## JOB:
Pull out every line of text from the records below and reproduce each one verbatim, leaving the pictures out of your answer.

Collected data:
------------------------------------------------
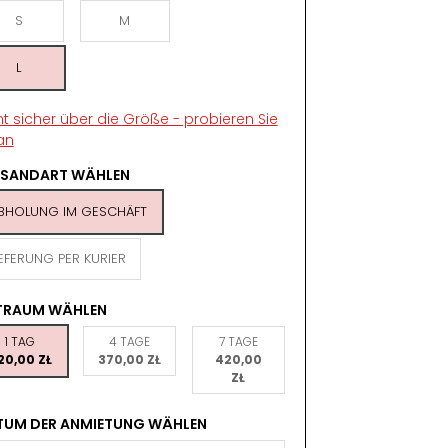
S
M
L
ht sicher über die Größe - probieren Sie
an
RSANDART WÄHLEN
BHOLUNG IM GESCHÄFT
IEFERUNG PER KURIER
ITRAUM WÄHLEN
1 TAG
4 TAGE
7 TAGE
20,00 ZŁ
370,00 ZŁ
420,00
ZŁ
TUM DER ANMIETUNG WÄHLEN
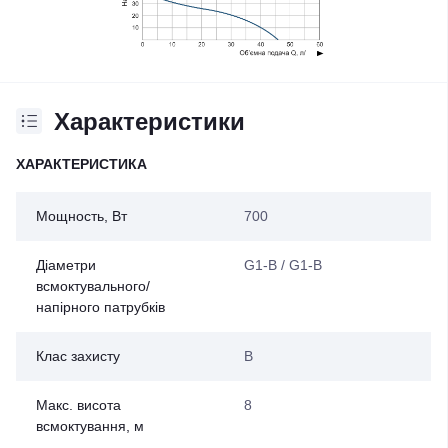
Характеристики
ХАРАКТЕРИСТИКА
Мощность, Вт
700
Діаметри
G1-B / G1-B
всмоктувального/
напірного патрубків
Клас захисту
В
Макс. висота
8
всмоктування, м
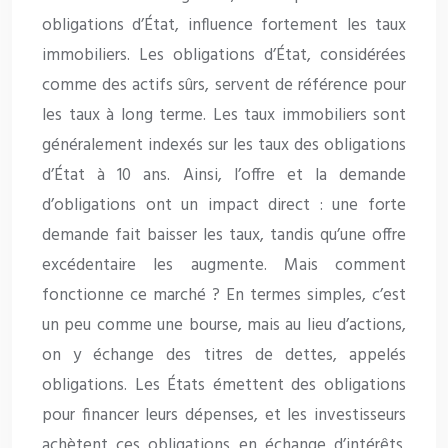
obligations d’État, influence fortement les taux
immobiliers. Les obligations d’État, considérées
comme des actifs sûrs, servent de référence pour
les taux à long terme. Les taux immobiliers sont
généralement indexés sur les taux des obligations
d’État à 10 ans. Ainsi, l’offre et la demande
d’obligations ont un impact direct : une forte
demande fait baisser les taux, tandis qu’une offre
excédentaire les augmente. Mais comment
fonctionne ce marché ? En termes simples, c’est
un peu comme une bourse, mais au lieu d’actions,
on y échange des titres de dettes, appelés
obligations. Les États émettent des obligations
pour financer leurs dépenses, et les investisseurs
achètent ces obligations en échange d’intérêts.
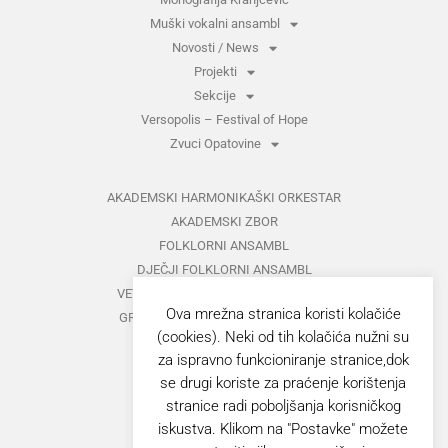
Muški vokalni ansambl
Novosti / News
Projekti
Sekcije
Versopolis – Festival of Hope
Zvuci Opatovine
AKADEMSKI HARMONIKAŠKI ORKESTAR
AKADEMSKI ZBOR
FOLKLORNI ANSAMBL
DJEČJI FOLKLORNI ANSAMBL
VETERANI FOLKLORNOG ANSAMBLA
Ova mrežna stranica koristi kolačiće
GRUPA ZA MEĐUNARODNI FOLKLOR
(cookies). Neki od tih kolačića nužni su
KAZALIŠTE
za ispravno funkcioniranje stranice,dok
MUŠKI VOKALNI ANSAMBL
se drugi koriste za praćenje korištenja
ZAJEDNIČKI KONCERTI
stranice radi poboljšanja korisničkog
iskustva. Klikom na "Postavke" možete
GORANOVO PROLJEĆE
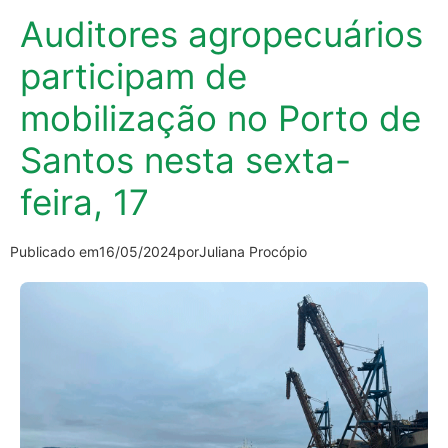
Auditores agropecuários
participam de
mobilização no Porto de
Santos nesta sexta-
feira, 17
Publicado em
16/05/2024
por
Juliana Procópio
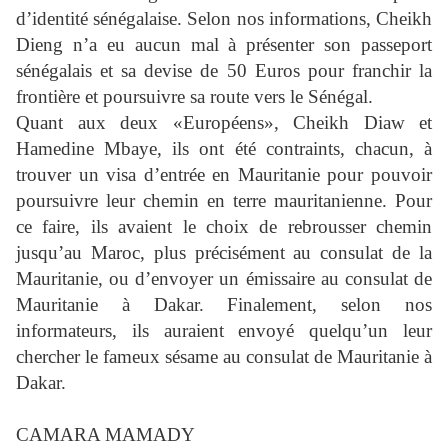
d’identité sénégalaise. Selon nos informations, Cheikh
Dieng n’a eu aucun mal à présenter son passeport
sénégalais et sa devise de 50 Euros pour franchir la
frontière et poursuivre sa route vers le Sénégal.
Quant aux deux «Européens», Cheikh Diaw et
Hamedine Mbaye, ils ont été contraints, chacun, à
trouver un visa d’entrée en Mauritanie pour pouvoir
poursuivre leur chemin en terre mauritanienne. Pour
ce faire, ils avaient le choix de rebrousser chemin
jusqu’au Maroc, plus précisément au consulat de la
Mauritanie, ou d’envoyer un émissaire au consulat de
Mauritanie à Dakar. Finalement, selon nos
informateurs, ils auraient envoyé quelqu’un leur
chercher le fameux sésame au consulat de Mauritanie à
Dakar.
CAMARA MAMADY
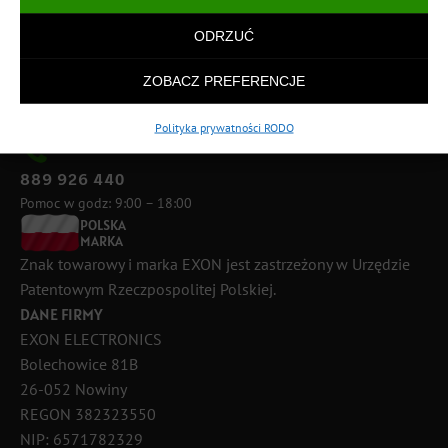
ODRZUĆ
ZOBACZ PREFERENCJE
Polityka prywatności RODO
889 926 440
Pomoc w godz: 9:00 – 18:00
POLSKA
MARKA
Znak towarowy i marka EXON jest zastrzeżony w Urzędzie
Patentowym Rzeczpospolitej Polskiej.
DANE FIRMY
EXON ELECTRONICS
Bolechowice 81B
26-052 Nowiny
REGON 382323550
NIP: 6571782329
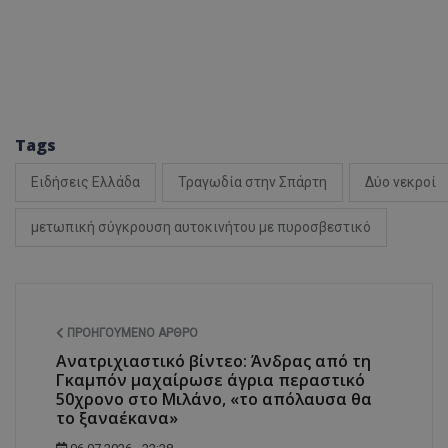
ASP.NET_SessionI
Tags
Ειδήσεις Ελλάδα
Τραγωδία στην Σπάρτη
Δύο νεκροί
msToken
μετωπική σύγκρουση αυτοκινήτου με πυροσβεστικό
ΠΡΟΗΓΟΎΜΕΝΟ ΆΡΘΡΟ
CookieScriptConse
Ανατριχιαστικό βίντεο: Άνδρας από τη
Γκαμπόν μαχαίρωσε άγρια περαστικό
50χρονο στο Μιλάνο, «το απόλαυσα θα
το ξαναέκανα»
------------------------------------------------
## RESULT:
S
M
L
ht sicher über die Größe - probieren Sie
an
RSANDART WÄHLEN
BHOLUNG IM GESCHÄFT
IEFERUNG PER KURIER
ITRAUM WÄHLEN
1 TAG
4 TAGE
7 TAGE
20,00 ZŁ
370,00 ZŁ
420,00
ZŁ
TUM DER ANMIETUNG WÄHLEN
Характеристики
ХАРАКТЕРИСТИКА
Мощность, Вт
700
Діаметри
G1-B / G1-B
всмоктувального/
напірного патрубків
Клас захисту
В
Макс. висота
8
всмоктування, м
obligations d’État, influence fortement les taux
immobiliers. Les obligations d’État, considérées
comme des actifs sûrs, servent de référence pour
les taux à long terme. Les taux immobiliers sont
généralement indexés sur les taux des obligations
d’État à 10 ans. Ainsi, l’offre et la demande
d’obligations ont un impact direct : une forte
demande fait baisser les taux, tandis qu’une offre
excédentaire les augmente. Mais comment
fonctionne ce marché ? En termes simples, c’est
un peu comme une bourse, mais au lieu d’actions,
on y échange des titres de dettes, appelés
obligations. Les États émettent des obligations
pour financer leurs dépenses, et les investisseurs
achètent ces obligations en échange d’intérêts.
Muški vokalni ansambl
Novosti / News
Projekti
Sekcije
Versopolis – Festival of Hope
Zvuci Opatovine
AKADEMSKI HARMONIKAŠKI ORKESTAR
AKADEMSKI ZBOR
FOLKLORNI ANSAMBL
DJEČJI FOLKLORNI ANSAMBL
VETERANI FOLKLORNOG ANSAMBLA
Ova mrežna stranica koristi kolačiće
GRUPA ZA MEĐUNARODNI FOLKLOR
(cookies). Neki od tih kolačića nužni su
KAZALIŠTE
za ispravno funkcioniranje stranice,dok
MUŠKI VOKALNI ANSAMBL
se drugi koriste za praćenje korištenja
ZAJEDNIČKI KONCERTI
stranice radi poboljšanja korisničkog
iskustva. Klikom na "Postavke" možete
GORANOVO PROLJEĆE
Auditores agropecuários
participam de
mobilização no Porto de
Santos nesta sexta-
feira, 17
Publicado em
16/05/2024
por
Juliana Procópio
d’identité sénégalaise. Selon nos informations, Cheikh
Dieng n’a eu aucun mal à présenter son passeport
sénégalais et sa devise de 50 Euros pour franchir la
frontière et poursuivre sa route vers le Sénégal.
Quant aux deux «Européens», Cheikh Diaw et
Hamedine Mbaye, ils ont été contraints, chacun, à
trouver un visa d’entrée en Mauritanie pour pouvoir
poursuivre leur chemin en terre mauritanienne. Pour
ce faire, ils avaient le choix de rebrousser chemin
jusqu’au Maroc, plus précisément au consulat de la
Mauritanie, ou d’envoyer un émissaire au consulat de
Mauritanie à Dakar. Finalement, selon nos
informateurs, ils auraient envoyé quelqu’un leur
chercher le fameux sésame au consulat de Mauritanie à
Dakar.
CAMARA MAMADY
ODRZUĆ
ZOBACZ PREFERENCJE
Polityka prywatności RODO
889 926 440
Pomoc w godz: 9:00 – 18:00
POLSKA
MARKA
Znak towarowy i marka EXON jest zastrzeżony w Urzędzie
Patentowym Rzeczpospolitej Polskiej.
DANE FIRMY
EXON ELECTRONICS
Bolechowice 81B
26-052 Nowiny
REGON 382323550
NIP: 6571782329
ASP.NET_SessionI
Tags
Ειδήσεις Ελλάδα
Τραγωδία στην Σπάρτη
Δύο νεκροί
msToken
μετωπική σύγκρουση αυτοκινήτου με πυροσβεστικό
ΠΡΟΗΓΟΎΜΕΝΟ ΆΡΘΡΟ
CookieScriptConse
Ανατριχιαστικό βίντεο: Άνδρας από τη
Γκαμπόν μαχαίρωσε άγρια περαστικό
50χρονο στο Μιλάνο, «το απόλαυσα θα
το ξαναέκανα»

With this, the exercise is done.